Sore itu, Pak Huntara mengikuti arisan desa yang kebetulan diadakan di balai desa. Suasana penuh kehangatan dan canda tawa, membuatnya merasa seperti bagian dari keluarga besar Magetan.
Perpisahan yang Tak Terlupakan
Hari ketiga tiba terlalu cepat. Setelah sarapan dengan nasi pecel khas Magetan, Pak Huntara bersiap kembali ke Lampung, namun Pak Huntara akan mengunjungi sahabat nya di Demak Terlebih dahulu. Sebelum pergi, Pak Daryo mengajak Pak Huntara memetik beberapa jeruk pamelo sebagai oleh-oleh.
“Ini jeruk terbaik kami, Pak.
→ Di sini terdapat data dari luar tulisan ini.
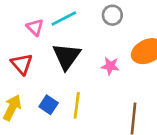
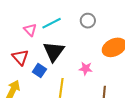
pink star: (110, 66) -> (86, 69), moved
blue square: (49, 105) -> (39, 70), moved

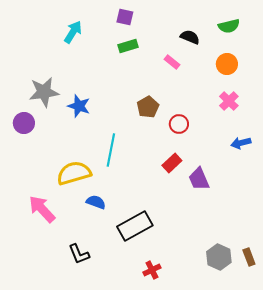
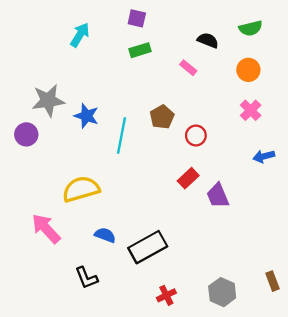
cyan line: (111, 150) -> (121, 136), moved
blue semicircle: (96, 202) -> (105, 235), moved
gray hexagon: (219, 257) -> (222, 292), moved

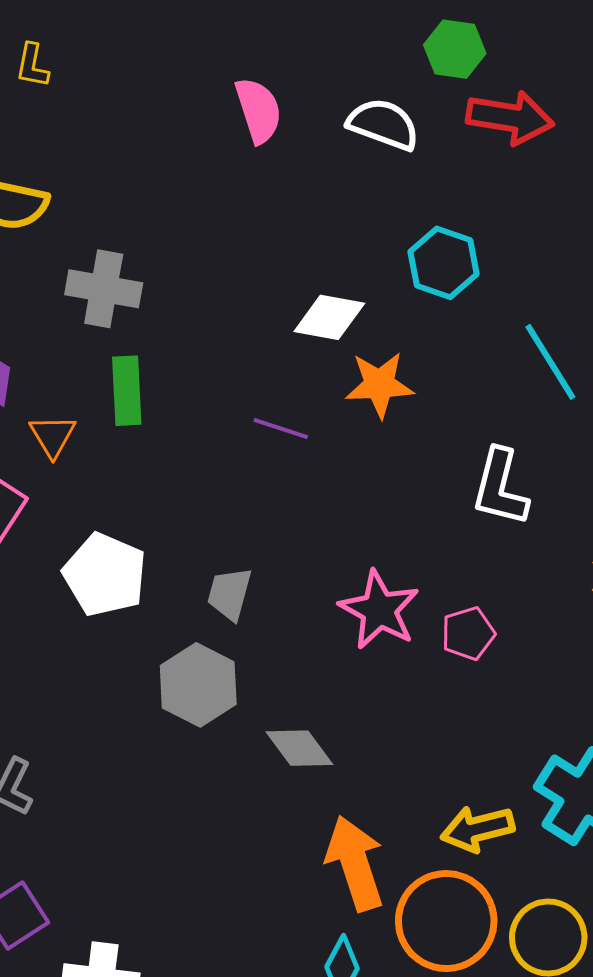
Semoga bisa jadi pengingat kenangan selama di sini,” ujar Pak Daryo sambil menyerahkan tiga buah jeruk besar ke tangan Pak Huntara.
Bu Reni menambahkan beberapa jajanan tradisional seperti gethuk dan rengginang ke dalam tasnya. “Jangan lupa mampir lagi kapan-kapan, Pak. Kami selalu terbuka.”
Di terminal, sebelum naik bus, Pak Huntara menatap sahabat barunya dengan rasa haru. “Pak Daryo, saya bersyukur bisa mengenal Anda. Tidak hanya lewat Facebook, tapi juga dalam kehidupan nyata. Terima kasih atas semua pengalaman dan kenangan manis di sini.”
“Begitu juga dengan saya, Pak. Semoga persahabatan kita terus terjalin meski jarak memisahkan,” jawab Pak Daryo.
Saat bus mulai meninggalkan terminal, Pak Huntara memegang jeruk pamelo di tangannya. Buah itu tidak hanya menjadi oleh-oleh, tapi juga simbol persahabatan, kehangatan, dan keindahan hidup sederhana di Magetan.
“Semanis jeruk pamelo, semanis kenangan ini,” gumamnya sambil tersenyum.